Installing & Configuring RabbitMQ

  1. Generate certificates for each server node using this guide and upload them to the instances.
  2. Generate or use an existing certificate for the management UI and upload it to the instances.
  3. Download Erlang and RabbitMQ RPMs.
  4. Install Erlang RPM by executing sudo rpm -i /tmp/erlang-24.2.1-1.el8.x86_64.rpm
  5. Install RabbitMQ RPM by executing sudo rpm -i /tmp/rabbitmq-server-3.9.13-1.el8.noarch.rpm
  6. Go to /etc/rabbitmq/ & create rabbitmq.conf with the following content:

     listeners.tcp = none
     listeners.ssl.default = 5671
     ssl_options.cacertfile = /path/to/ca_certificate.pem
     ssl_options.certfile   = /path/to/server_certificate.pem
     ssl_options.keyfile    = /path/to/server_key.pem
     ssl_options.verify     = verify_peer
     ssl_options.fail_if_no_peer_cert = true
    
     default_user = admin
     default_pass = 768a852ed69ce916fa7faa278c962de3e4275e5f
    
     management.ssl.port       = 9443
     management.ssl.cacertfile = /path/to/ca_certificate.pem
     management.ssl.certfile   = /path/to/server_certificate.pem
     management.ssl.keyfile    = /path/to/server_key.pem
     management.ssl.versions.1 = tlsv1.2
     management.ssl.password   = MySecretPassword
    

    Change the paths to the certificates as appropriate. Make sure the certificate files are accessible to the rabbitmq user.
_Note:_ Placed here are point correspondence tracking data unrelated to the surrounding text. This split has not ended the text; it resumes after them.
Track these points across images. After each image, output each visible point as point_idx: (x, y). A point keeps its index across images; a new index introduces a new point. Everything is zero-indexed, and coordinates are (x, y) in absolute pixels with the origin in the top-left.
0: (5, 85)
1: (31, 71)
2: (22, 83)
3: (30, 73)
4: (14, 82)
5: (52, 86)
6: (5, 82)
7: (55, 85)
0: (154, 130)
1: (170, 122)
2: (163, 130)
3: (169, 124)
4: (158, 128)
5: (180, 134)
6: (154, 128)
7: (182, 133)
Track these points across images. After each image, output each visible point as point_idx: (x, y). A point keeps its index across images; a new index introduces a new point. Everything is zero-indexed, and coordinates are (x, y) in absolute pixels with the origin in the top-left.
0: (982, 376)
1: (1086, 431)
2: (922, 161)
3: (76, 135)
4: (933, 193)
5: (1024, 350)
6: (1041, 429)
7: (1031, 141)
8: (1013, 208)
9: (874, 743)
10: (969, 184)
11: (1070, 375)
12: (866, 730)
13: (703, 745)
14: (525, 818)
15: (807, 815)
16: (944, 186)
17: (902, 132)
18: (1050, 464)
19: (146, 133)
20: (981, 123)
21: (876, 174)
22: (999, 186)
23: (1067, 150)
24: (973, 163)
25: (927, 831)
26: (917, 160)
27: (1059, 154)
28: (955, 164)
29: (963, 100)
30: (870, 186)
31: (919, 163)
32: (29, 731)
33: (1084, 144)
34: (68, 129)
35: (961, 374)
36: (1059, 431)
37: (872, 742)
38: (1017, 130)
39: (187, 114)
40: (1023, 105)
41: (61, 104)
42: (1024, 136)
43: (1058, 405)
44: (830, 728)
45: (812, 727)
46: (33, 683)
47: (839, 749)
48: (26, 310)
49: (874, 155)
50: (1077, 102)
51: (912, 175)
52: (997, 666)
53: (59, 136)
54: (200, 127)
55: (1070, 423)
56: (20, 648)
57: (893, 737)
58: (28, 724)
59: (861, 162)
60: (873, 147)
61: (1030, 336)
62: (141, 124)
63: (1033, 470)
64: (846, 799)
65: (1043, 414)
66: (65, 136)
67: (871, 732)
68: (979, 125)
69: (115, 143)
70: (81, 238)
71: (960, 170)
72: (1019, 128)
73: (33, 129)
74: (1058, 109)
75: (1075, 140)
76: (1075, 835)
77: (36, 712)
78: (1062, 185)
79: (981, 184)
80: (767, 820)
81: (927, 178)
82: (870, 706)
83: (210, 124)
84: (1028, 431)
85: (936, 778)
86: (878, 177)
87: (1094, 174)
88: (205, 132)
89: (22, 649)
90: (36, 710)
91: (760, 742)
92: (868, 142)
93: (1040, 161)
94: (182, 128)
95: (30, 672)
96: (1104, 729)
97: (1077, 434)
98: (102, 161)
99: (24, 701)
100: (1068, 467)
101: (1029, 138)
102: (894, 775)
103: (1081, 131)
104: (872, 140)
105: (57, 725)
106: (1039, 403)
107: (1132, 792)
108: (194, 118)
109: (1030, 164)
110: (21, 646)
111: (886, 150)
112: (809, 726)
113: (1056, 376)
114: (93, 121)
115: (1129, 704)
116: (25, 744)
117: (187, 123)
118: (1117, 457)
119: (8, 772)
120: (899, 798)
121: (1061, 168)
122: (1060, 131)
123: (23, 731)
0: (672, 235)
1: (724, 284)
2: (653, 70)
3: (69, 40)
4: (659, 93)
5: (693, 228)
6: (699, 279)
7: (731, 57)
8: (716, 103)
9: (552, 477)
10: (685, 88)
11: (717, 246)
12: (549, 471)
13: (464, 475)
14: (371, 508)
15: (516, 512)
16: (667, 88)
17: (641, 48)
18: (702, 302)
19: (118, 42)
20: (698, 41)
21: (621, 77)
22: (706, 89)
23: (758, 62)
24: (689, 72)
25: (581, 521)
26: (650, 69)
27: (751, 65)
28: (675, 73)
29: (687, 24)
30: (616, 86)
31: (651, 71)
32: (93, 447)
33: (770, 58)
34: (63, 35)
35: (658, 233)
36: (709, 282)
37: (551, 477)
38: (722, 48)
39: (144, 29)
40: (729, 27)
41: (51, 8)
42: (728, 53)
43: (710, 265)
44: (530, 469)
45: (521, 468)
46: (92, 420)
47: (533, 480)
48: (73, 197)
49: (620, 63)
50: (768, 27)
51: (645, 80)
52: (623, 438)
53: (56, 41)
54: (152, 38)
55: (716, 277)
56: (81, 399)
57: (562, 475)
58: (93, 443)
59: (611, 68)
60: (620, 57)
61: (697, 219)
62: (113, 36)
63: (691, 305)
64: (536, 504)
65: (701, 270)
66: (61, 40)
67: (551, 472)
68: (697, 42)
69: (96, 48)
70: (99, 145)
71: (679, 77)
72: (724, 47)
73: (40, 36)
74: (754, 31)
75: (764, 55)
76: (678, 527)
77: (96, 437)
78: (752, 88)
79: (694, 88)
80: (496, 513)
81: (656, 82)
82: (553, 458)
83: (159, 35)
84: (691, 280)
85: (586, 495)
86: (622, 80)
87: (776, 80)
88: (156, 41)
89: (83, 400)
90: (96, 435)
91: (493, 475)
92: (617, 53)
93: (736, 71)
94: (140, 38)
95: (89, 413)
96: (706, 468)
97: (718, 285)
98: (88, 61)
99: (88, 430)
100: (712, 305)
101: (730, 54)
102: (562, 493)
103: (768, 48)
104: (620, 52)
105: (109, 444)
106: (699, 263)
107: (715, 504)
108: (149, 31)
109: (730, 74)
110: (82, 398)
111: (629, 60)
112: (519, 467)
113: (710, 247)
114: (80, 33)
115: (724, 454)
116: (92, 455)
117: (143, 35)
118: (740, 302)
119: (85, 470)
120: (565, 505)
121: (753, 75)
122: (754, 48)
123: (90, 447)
  7. Create rabbitmq-env.conf with the following content:
     RABBITMQ_MNESIA_DIR=/mnt/rabbitmq/MNESIA
    
  8. Make sure rabbitmq user has ownership over these files by executing sudo chown -R rabbitmq:rabbitmq /etc/rabbitmq/

  9. Execute the following commands:
    • mkdir /mnt/rabbitmq/MNESIA to create the directory which will hold RabbitMQ Data.
    • sudo chown -R rabbitmq:rabbitmq /mnt/rabbitmq to make sure rabbitmq user has ownership over the directory.
  10. Start RabbitMQ Service by executing:
    chkconfig rabbitmq-server on
    sudo systemctl start rabbitmq-server
    
  11. In all of instances, run this command to enable management UI:
    rabbitmq-plugins enable rabbitmq_management
    
  12. RabbitMQ uses an erlang cookie to authenticate between cluster nodes. This cookie is generated in /var/lib/rabbitmq/.erlang.cookie after the broker launch. To make sure instances are able to communicate with each other, the cookie must be the same accross all instances. After you start the first instance:
    • Copy RabbitMQ ErLang Cookie from the file /var/lib/rabbitmq/.erlang.cookie.
    • In the other two instances, create the file by executing sudo vi /var/lib/rabbitmq/.erlang.cookie and pasting the cookie value.
    • Execute sudo chown rabbitmq:rabbitmq .erlang.cookie to make rabbitmq the owner.
    • Execute sudo chmod 400 .erlang.cookie to limit the permissions to this file.
  13. To make the servers join the cluster, in RabbitMQ server 2 execute:
    rabbitmqctl stop_app
    rabbitmqctl reset
    rabbitmqctl join_cluster rabbit@rabbitmq-1
    rabbitmqctl start_app
    
  14. Repeat in RabbitMQ server 3.
  15. Execute rabbitmqctl cluster_status in all three instances, you should get similar output as the below:

    Cluster status

  16. Go to the management UI using https://server-1-ip:9443 and login using the admin user credentials, you can now see the nodes:

    Node status in Management UI

RabbitMQ Configuration Explanation

In rabbitmq.conf:

  • listeners.tcp = none disables all non TLS connections from clients.
  • ssl_options.verify enables peer verification for clients connections.
  • ssl_options.fail_if_no_peer_cert tells RabbitMQ to reject connections if peer certificate was not verified.
  • default_user and default_pass change the default user from guest to admin and assign a new password.
  • management.ssl.port tells the management UI to use TLS on port 9443.

In rabbitmq-env.conf:

  • RABBITMQ_MNESIA_DIR changes the default data directory to use the block volume.

Conclusion

With this, we finished the installation and configuration of our cluster. It is worth mentioning that you may need to add or modify some configurations before making your cluster production-ready. Consult RabbitMQ documentation before doing so. You can also automate this entire process by writing Terraform and Ansible scripts to make your life easier.